Being able to present and explain extremely complex mathematical functions behind predictive models in understandable terms to human beings is an increasingly necessary condition for real-world AI applications.
As algorithms become more complicated, fears of undetected bias, mistakes, and miscomprehensions creeping into decision-making grow among policymakers, regulators, and the general public. In such an environment, interpretability and explainability are crucial for achieving fair, accountable and transparent (FAT) machine learning, complying with the needs and standards for:
It is paramount for any business predictions to be easily explained to a boss, a customer, or a commercial legal adviser. Simply speaking, when any justification for an important business decision is reduced to “the algorithm made us do it,” you’ll have a hard time making anyone — be it investors, CEOs, CIOs, end customers, or legal auditors — buy the fairness, reliability, and business logic of this algorithm.
Applying regulations, such as the GDPR, regional and local laws, to machine learning models can only be fully achieved with the FAT principles at the core. For example, Article 22 Recital 71 of the GDPR specifically states: “The data subject shall have the right not to be subject to a decision based solely on automated processing, including profiling, which produces legal effects concerning him or her or similarly significantly affects him or her.”
In turn, Articles 13 and 15 stress repeatedly that data subjects have a right to the disclosure of “meaningful information about the logic involved” and of “the significance and the envisaged consequences” of automated decision-making.
To make a GDPR-compliant AI is to make an interpretable, explainable AI. In the world of rapidly developing and spreading laws regarding data, that can soon mean “to make any compliant AI is to make an interpretable, explainable AI.”
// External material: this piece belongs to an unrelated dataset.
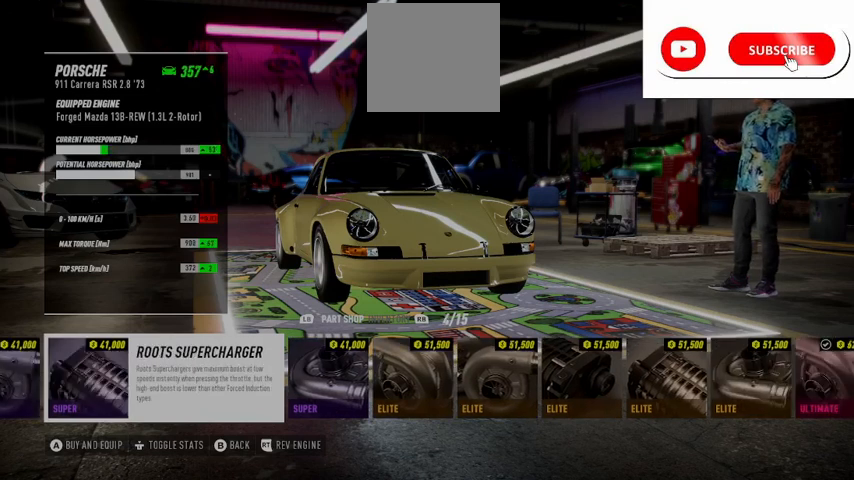
{"buttons": [], "left_stick": "center", "right_stick": "center", "events": [[250, "DPAD_LEFT", "down"], [376, "DPAD_LEFT", "up"]]}
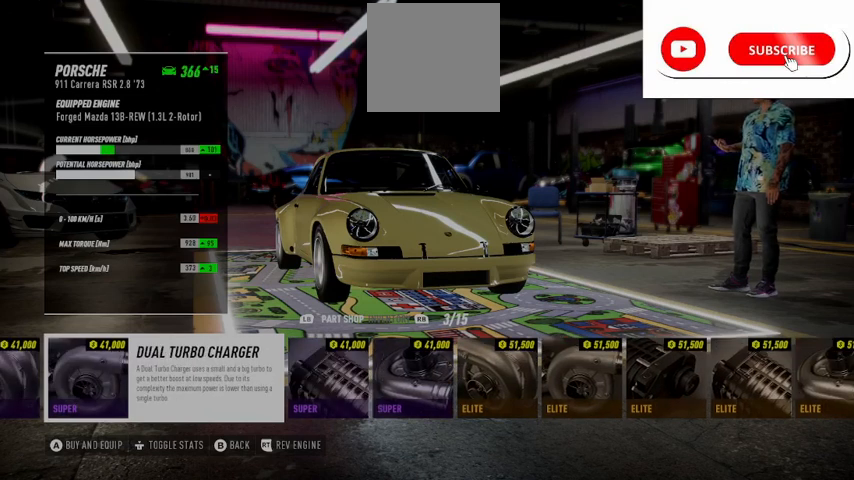
{"buttons": [], "left_stick": "center", "right_stick": "center", "events": [[167, "DPAD_RIGHT", "down"], [333, "DPAD_RIGHT", "up"]]}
The problem of algorithmic bias and the dangers it can harbor when allowed into machine learning systems are well-known and documented. While the main reason behind biased AI is the poor quality of data fed into it, the lack of transparency in the proceedings and, as a result, inability to quickly detect bias are among the key factors here, as well.
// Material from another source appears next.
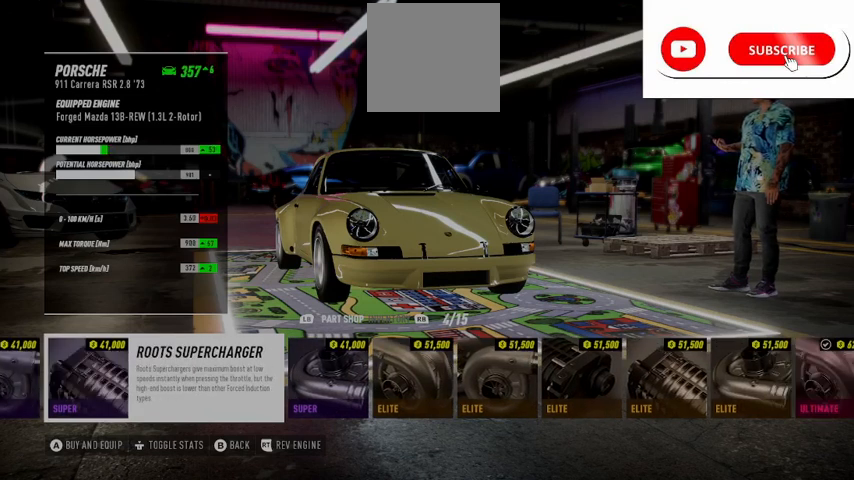
{"buttons": [], "left_stick": "center", "right_stick": "center", "events": [[125, "DPAD_RIGHT", "down"], [250, "DPAD_RIGHT", "up"]]}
Imagine the times when interpretable and explainable AI becomes the norm. Then the ability to understand not only the fundamental techniques used in a model but also particular cause-and-effect ties found in those specific algorithms would allow for faster and better bias detection. This has a potential to eliminate the problem itself, or at least to allow for a much quicker and more effective solution to it, which is one of the main socio-economic reasons behind the current push for both fair and ethical AI.
Regardless of the type and scope of a software development project, probably no one has ever described documentation keeping as fun. Yet it must be done, and predictive models are no exception.
Where AI, machine learning, and especially black-box deep learning are concerned, in some cases this usually tedious task can become impossible altogether. Basically speaking, black-box modeling can be great for dealing with data regardless of a particular mathematical structure of the model, but if you need to document the specifics — be it for a commercial, educational, or other project — you’re out of luck. This model would need to become both interpretable and explainable, in order for an efficient documentation to be created.
In many ways, the shift to interpretable and explainable AI is akin to mandatory safe working conditions for employees: not there from the get-go, costly to provide, and probably still seen by some employers as something their life would be much easier without. Yet, it’s absolutely necessary and deemed so by the majority of people.
The problem behind explainable AI and ML is that it’s more difficult. It adds complexity to an already complex project, just to explain how and why it’s complex. The sentiment like “if it works well enough, it’s good enough” are still strong, so the idea of adding extra difficulty to serve as a safety net makes interpretability seem redundant and time-consuming. Yet, despite all that, for the time being it seems like the only path for AI to truly become mass-adopted.